[WHAT YOU WILL DO]
**1)** Answer these from the Zotac 9600 GT thread below:
(a) Which GPU is the GeForce 9600 GT based on?
(b) What price range does L|NK|N give for the cards on Newegg?
(c) What memory speed does Solaris17 confirm as stable?
**2)** From the Zotac 9600 GT thread below, write out word for word the part starting with "Just had to" and going on through "in the future.".

[SUPPLIED PASSAGE]
◆ ◆ ◆

# Zotac GeForce 9600 GT Amp! Edition



## W1zzard (Feb 14, 2008)

Today NVIDIA announced their new GeForce 9 Series. The first product is the GeForce 9600 GT, based on the new G94 GPU. Zotac's AMP! Edition comes overclocked straight out of the box for a little bit extra performance. This can bring the card very close to the GeForce 8800 GT in performance.

*Show full review*


----------



## L|NK|N (Feb 21, 2008)

Wow. Great performance, price, temperatures. These cards are running $179-$209 on Newegg, this is going to be a very popular card, so get them while they are priced right!


----------



## Solaris17 (Feb 21, 2008)

im am +1 for anyone wanting this card it is a beast cool fast and thnx to 1ns chips i can confirm 1100mhz mem is indeed stable and with the core 65nm process overclocking is easy...


----------



## ShinyG (Feb 21, 2008)

Wow, quite a good one! I was expecting it to be somewhere between the 3850 and 3870 but this is actually as fast as a 8800GT!
What I don't get is how the hell is this 9600GT as fast as a 8800GT which has twice the number of shader units. I know, it's clocked higher, but it doesn't add up...


----------



## jtleon (Feb 21, 2008)

*Excellent Review!!!!*

W1zzard,

Just had to comment on that outstanding review!

I wonder if all ZOTAC 9600's will have the one and only 27Mhz crystal?  Sounds like some clocking games are afoot.  This card may be an big "Unlock" candidate in the future.

Great job!

Regards,
jtleon


----------



## Solaris17 (Feb 21, 2008)

ShinyG said:


> Wow, quite a good one! I was expecting it to be somewhere between the 3850 and 3870 but this is actually as fast as a 8800GT!
> What I don't get is how the hell is this 9600GT as fast as a 8800GT which has twice the number of shader units. I know, it's clocked higher, but it doesn't add up...



9600 has 16 pipes not 12 like the GT


----------



## mdm-adph (Feb 21, 2008)

Too bad that the "Performance per Dollar" chart doesn't reflect ATI's latest prices...   (They did just happen yesterday, I have to admit.)


----------



## W1zzard (Feb 21, 2008)

jtleon said:


> I wonder if all ZOTAC 9600's will have the one and only 27Mhz crystal?



i hear this problem is present on more than just my sample, most reviewers just havent noticed it.


----------



## jtleon (Feb 21, 2008)

*As you are so well aware, 27Mhz has been the standard*



W1zzard said:


> i hear this problem is present on more than just my sample, most reviewers just havent noticed it.



I've found for the last decade and beyond, that both ATI and nVidia have standardized on the 27Mhz crystal for their designs.  I would be very surprised if they have really changed to a 25Mhz design.

Regards,
jtleon


----------



## W1zzard (Feb 21, 2008)

nvidia and their driver says 25 mhz .. i say 27 mhz


----------



## btarunr (Feb 21, 2008)

◆ ◆ ◆

[DATASET SECTION]

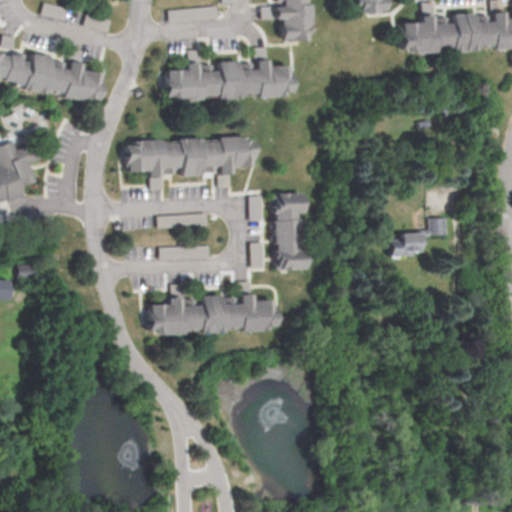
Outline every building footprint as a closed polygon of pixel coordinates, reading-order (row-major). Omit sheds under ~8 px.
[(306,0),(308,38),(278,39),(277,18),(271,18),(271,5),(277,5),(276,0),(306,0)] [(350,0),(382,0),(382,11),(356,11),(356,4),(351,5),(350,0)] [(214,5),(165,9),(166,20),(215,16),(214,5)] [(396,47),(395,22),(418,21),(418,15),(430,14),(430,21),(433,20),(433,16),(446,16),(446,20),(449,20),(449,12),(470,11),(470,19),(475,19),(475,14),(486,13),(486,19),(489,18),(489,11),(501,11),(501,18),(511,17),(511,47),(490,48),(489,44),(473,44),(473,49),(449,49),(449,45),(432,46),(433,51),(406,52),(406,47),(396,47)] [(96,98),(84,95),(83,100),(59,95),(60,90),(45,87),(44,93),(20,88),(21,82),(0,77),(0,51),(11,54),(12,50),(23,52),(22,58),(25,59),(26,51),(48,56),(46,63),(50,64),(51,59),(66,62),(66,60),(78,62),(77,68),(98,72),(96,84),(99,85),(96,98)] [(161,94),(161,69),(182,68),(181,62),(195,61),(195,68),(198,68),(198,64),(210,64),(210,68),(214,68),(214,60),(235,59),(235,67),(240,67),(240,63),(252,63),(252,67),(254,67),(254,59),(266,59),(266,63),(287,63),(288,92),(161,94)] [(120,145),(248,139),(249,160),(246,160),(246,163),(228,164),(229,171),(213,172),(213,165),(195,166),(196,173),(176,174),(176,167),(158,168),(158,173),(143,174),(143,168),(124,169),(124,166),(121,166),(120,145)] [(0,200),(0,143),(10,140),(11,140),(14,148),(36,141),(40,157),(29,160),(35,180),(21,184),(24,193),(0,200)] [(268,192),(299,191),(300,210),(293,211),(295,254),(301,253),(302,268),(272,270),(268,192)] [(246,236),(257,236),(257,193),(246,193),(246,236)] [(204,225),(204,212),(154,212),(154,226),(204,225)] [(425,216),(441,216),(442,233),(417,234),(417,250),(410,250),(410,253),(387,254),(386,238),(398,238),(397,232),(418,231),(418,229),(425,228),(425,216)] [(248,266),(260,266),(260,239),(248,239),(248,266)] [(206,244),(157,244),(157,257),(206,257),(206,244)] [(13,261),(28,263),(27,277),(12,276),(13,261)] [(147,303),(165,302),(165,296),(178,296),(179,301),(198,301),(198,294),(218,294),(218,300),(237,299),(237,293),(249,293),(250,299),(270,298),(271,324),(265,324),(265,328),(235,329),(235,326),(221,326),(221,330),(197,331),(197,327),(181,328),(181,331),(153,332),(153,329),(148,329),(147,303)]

◆ ◆ ◆

[ANSWERS TO EACH TASK]
**1)**
(a) The G94 GPU.
(b) $179-$209.
(c) 1100mhz.

**2)**
Just had to comment on that outstanding review!

I wonder if all ZOTAC 9600's will have the one and only 27Mhz crystal?  Sounds like some clocking games are afoot.  This card may be an big "Unlock" candidate in the future.